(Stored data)
----------------------------------------
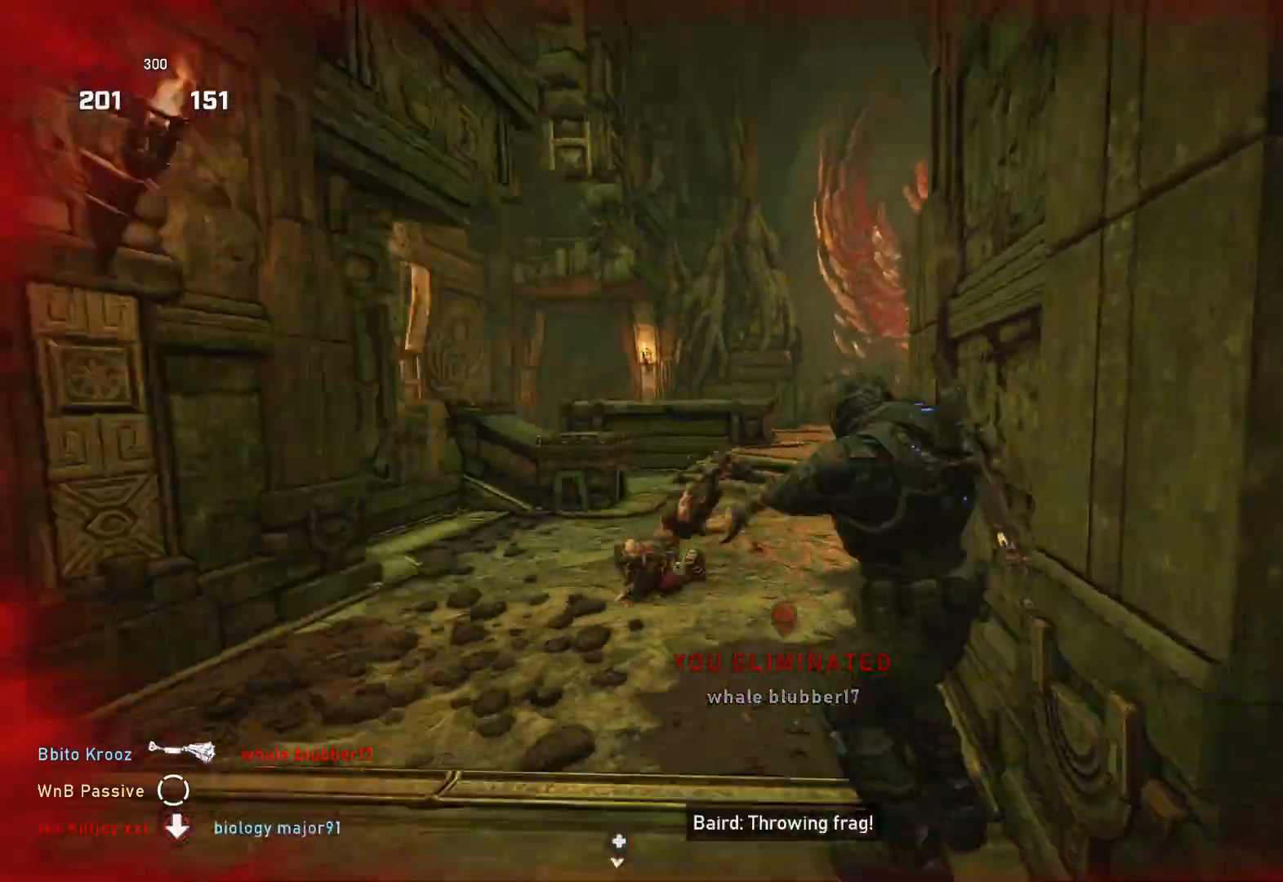
{"buttons": [], "left_stick": "right", "right_stick": "right", "events": [[117, "right_stick", "center"], [150, "left_stick", "up-left"], [267, "right_stick", "left"], [317, "R2", "down"], [350, "right_stick", "center"], [383, "left_stick", "right"], [417, "R2", "up"], [433, "L1", "down"], [483, "right_stick", "right"], [500, "L1", "up"]]}
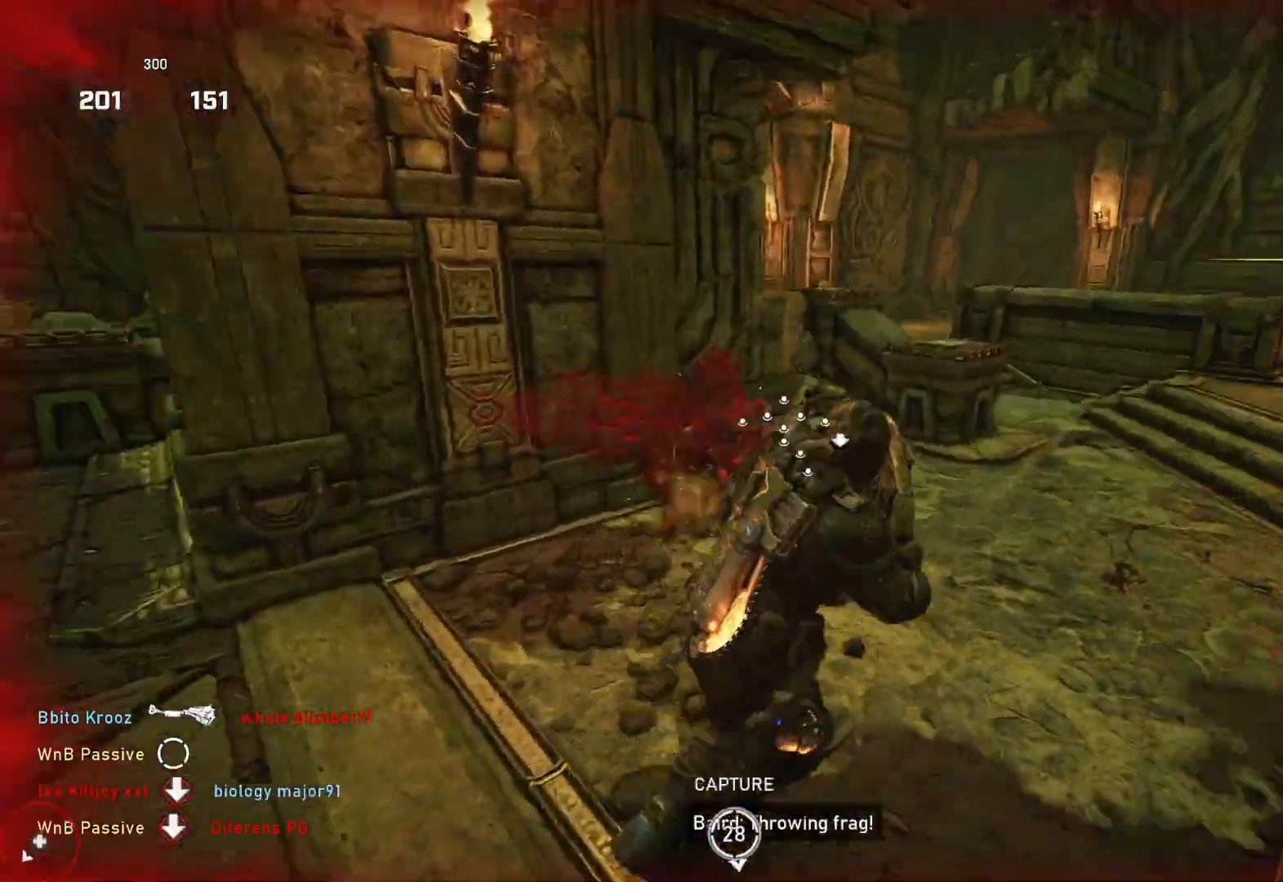
{"buttons": ["L1"], "left_stick": "up", "right_stick": "left", "events": [[67, "right_stick", "center"], [150, "left_stick", "left"], [167, "right_stick", "down"], [267, "right_stick", "left"], [300, "left_stick", "up"], [367, "left_stick", "center"], [483, "L1", "down"], [500, "left_stick", "up"]]}
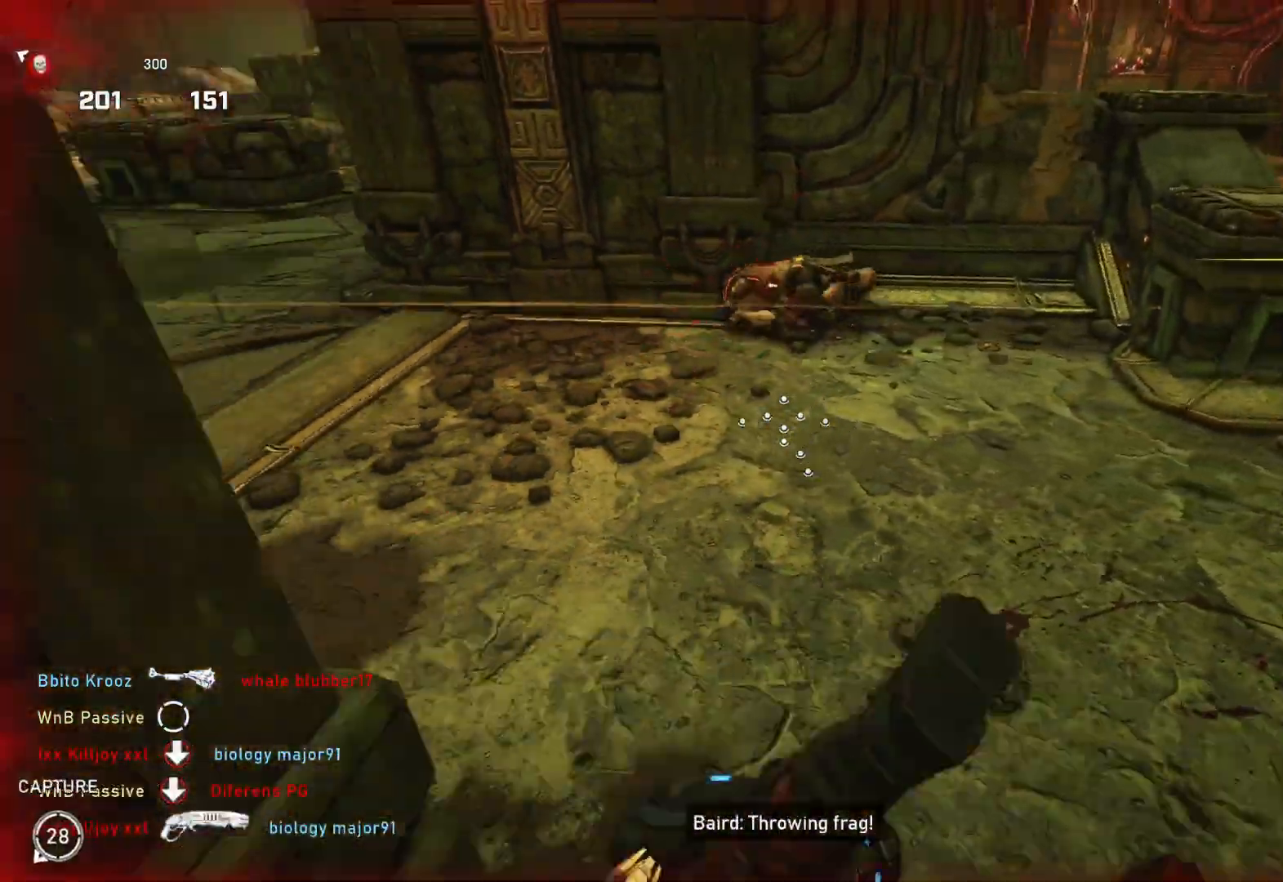
{"buttons": ["L1"], "left_stick": "up", "right_stick": "center", "events": [[250, "right_stick", "center"]]}
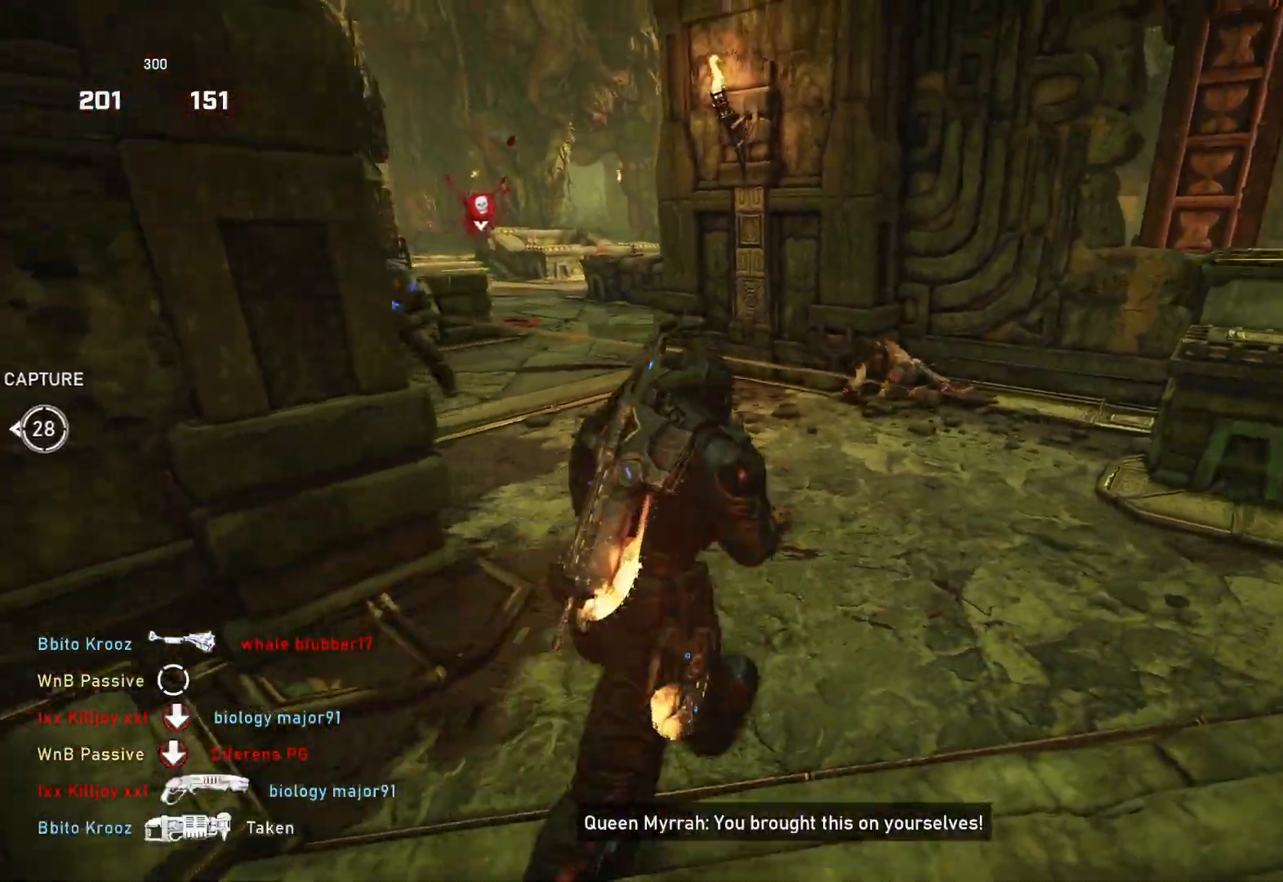
{"buttons": ["L1", "R2"], "left_stick": "up-right", "right_stick": "right", "events": [[17, "left_stick", "up-right"], [233, "L1", "up"], [367, "R2", "down"], [417, "right_stick", "right"], [483, "L1", "down"]]}
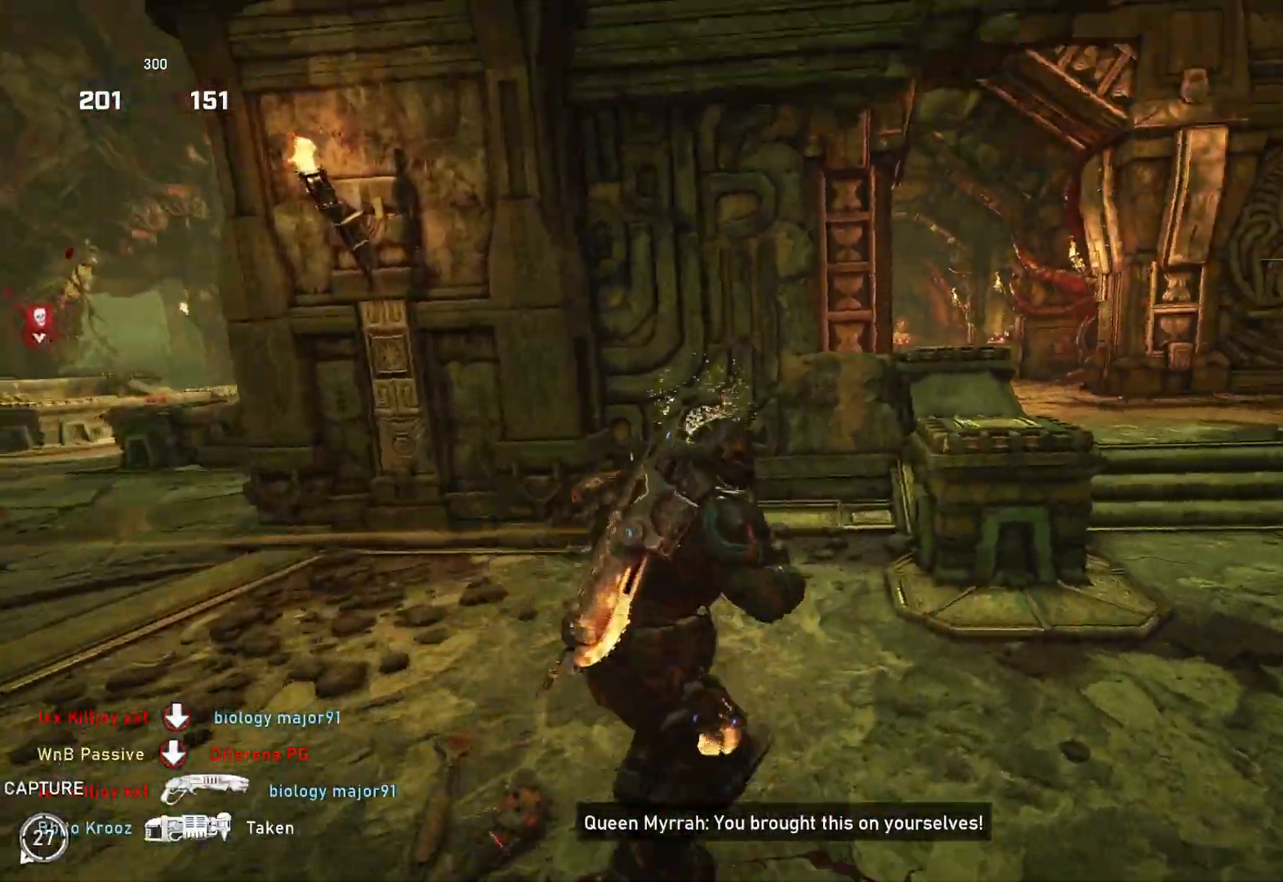
{"buttons": ["L1"], "left_stick": "up-right", "right_stick": "left", "events": [[17, "right_stick", "center"], [50, "L1", "up"], [83, "R2", "up"], [367, "right_stick", "down-left"], [433, "L1", "down"], [467, "right_stick", "left"]]}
----------------------------------------
▶ **Work item**: Using the records above, work out how many lines hold the string "center"; answer with that number alone.

▶ **Solution to the problem**: 4